Rewrite the data below, putting "ADD TO CART" in place of each "ADD TO BASKET" and leaving every other line unchanged.
Record set Start Marker
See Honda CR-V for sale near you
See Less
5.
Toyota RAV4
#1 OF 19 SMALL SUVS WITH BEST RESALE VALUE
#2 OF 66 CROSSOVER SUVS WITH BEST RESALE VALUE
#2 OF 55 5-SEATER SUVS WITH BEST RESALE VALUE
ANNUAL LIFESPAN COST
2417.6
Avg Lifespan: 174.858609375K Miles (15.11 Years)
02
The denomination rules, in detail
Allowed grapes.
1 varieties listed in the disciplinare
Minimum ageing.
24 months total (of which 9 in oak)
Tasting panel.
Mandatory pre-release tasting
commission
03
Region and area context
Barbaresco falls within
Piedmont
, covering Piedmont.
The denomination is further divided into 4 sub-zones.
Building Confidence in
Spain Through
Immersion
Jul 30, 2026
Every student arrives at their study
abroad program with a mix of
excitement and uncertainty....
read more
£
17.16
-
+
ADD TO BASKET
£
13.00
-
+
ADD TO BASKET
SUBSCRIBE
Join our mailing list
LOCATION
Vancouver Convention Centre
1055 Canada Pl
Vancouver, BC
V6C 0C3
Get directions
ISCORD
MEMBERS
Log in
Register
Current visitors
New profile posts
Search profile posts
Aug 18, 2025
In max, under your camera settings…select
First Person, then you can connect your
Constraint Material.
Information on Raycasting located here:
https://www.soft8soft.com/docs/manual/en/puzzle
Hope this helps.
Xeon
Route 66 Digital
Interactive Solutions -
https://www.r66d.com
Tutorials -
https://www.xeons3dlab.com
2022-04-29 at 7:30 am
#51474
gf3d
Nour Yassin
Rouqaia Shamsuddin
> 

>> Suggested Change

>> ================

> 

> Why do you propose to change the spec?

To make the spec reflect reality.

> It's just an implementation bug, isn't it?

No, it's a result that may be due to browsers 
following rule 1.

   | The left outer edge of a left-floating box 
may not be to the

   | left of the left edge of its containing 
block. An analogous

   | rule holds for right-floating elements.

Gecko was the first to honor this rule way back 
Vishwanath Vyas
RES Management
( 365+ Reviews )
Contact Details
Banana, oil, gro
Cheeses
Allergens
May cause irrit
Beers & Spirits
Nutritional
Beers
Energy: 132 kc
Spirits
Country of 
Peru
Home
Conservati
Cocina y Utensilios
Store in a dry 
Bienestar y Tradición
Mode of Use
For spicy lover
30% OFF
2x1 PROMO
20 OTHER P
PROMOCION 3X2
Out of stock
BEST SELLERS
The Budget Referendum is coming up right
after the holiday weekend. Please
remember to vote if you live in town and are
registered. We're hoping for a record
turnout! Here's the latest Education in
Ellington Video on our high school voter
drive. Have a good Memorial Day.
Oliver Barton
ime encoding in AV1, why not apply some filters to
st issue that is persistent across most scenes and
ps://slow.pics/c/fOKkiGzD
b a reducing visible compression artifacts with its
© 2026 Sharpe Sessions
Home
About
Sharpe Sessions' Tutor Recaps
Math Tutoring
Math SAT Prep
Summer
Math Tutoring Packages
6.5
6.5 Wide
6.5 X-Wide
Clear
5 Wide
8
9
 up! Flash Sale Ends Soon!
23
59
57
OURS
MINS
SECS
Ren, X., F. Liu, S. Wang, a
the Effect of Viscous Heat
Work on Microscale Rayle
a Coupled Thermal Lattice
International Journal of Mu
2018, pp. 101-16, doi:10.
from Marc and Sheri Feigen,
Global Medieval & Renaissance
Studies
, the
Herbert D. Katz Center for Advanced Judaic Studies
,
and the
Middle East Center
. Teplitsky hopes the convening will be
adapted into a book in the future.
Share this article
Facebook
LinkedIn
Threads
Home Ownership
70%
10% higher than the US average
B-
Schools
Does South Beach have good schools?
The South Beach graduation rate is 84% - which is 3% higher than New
Record set End Marker
Answer below:
See Honda CR-V for sale near you
See Less
5.
Toyota RAV4
#1 OF 19 SMALL SUVS WITH BEST RESALE VALUE
#2 OF 66 CROSSOVER SUVS WITH BEST RESALE VALUE
#2 OF 55 5-SEATER SUVS WITH BEST RESALE VALUE
ANNUAL LIFESPAN COST
2417.6
Avg Lifespan: 174.858609375K Miles (15.11 Years)
02
The denomination rules, in detail
Allowed grapes.
1 varieties listed in the disciplinare
Minimum ageing.
24 months total (of which 9 in oak)
Tasting panel.
Mandatory pre-release tasting
commission
03
Region and area context
Barbaresco falls within
Piedmont
, covering Piedmont.
The denomination is further divided into 4 sub-zones.
Building Confidence in
Spain Through
Immersion
Jul 30, 2026
Every student arrives at their study
abroad program with a mix of
excitement and uncertainty....
read more
£
17.16
-
+
ADD TO CART
£
13.00
-
+
ADD TO CART
SUBSCRIBE
Join our mailing list
LOCATION
Vancouver Convention Centre
1055 Canada Pl
Vancouver, BC
V6C 0C3
Get directions
ISCORD
MEMBERS
Log in
Register
Current visitors
New profile posts
Search profile posts
Aug 18, 2025
In max, under your camera settings…select
First Person, then you can connect your
Constraint Material.
Information on Raycasting located here:
https://www.soft8soft.com/docs/manual/en/puzzle
Hope this helps.
Xeon
Route 66 Digital
Interactive Solutions -
https://www.r66d.com
Tutorials -
https://www.xeons3dlab.com
2022-04-29 at 7:30 am
#51474
gf3d
Nour Yassin
Rouqaia Shamsuddin
> 

>> Suggested Change

>> ================

> 

> Why do you propose to change the spec?

To make the spec reflect reality.

> It's just an implementation bug, isn't it?

No, it's a result that may be due to browsers 
following rule 1.

   | The left outer edge of a left-floating box 
may not be to the

   | left of the left edge of its containing 
block. An analogous

   | rule holds for right-floating elements.

Gecko was the first to honor this rule way back 
Vishwanath Vyas
RES Management
( 365+ Reviews )
Contact Details
Banana, oil, gro
Cheeses
Allergens
May cause irrit
Beers & Spirits
Nutritional
Beers
Energy: 132 kc
Spirits
Country of 
Peru
Home
Conservati
Cocina y Utensilios
Store in a dry 
Bienestar y Tradición
Mode of Use
For spicy lover
30% OFF
2x1 PROMO
20 OTHER P
PROMOCION 3X2
Out of stock
BEST SELLERS
The Budget Referendum is coming up right
after the holiday weekend. Please
remember to vote if you live in town and are
registered. We're hoping for a record
turnout! Here's the latest Education in
Ellington Video on our high school voter
drive. Have a good Memorial Day.
Oliver Barton
ime encoding in AV1, why not apply some filters to
st issue that is persistent across most scenes and
ps://slow.pics/c/fOKkiGzD
b a reducing visible compression artifacts with its
© 2026 Sharpe Sessions
Home
About
Sharpe Sessions' Tutor Recaps
Math Tutoring
Math SAT Prep
Summer
Math Tutoring Packages
6.5
6.5 Wide
6.5 X-Wide
Clear
5 Wide
8
9
 up! Flash Sale Ends Soon!
23
59
57
OURS
MINS
SECS
Ren, X., F. Liu, S. Wang, a
the Effect of Viscous Heat
Work on Microscale Rayle
a Coupled Thermal Lattice
International Journal of Mu
2018, pp. 101-16, doi:10.
from Marc and Sheri Feigen,
Global Medieval & Renaissance
Studies
, the
Herbert D. Katz Center for Advanced Judaic Studies
,
and the
Middle East Center
. Teplitsky hopes the convening will be
adapted into a book in the future.
Share this article
Facebook
LinkedIn
Threads
Home Ownership
70%
10% higher than the US average
B-
Schools
Does South Beach have good schools?
The South Beach graduation rate is 84% - which is 3% higher than New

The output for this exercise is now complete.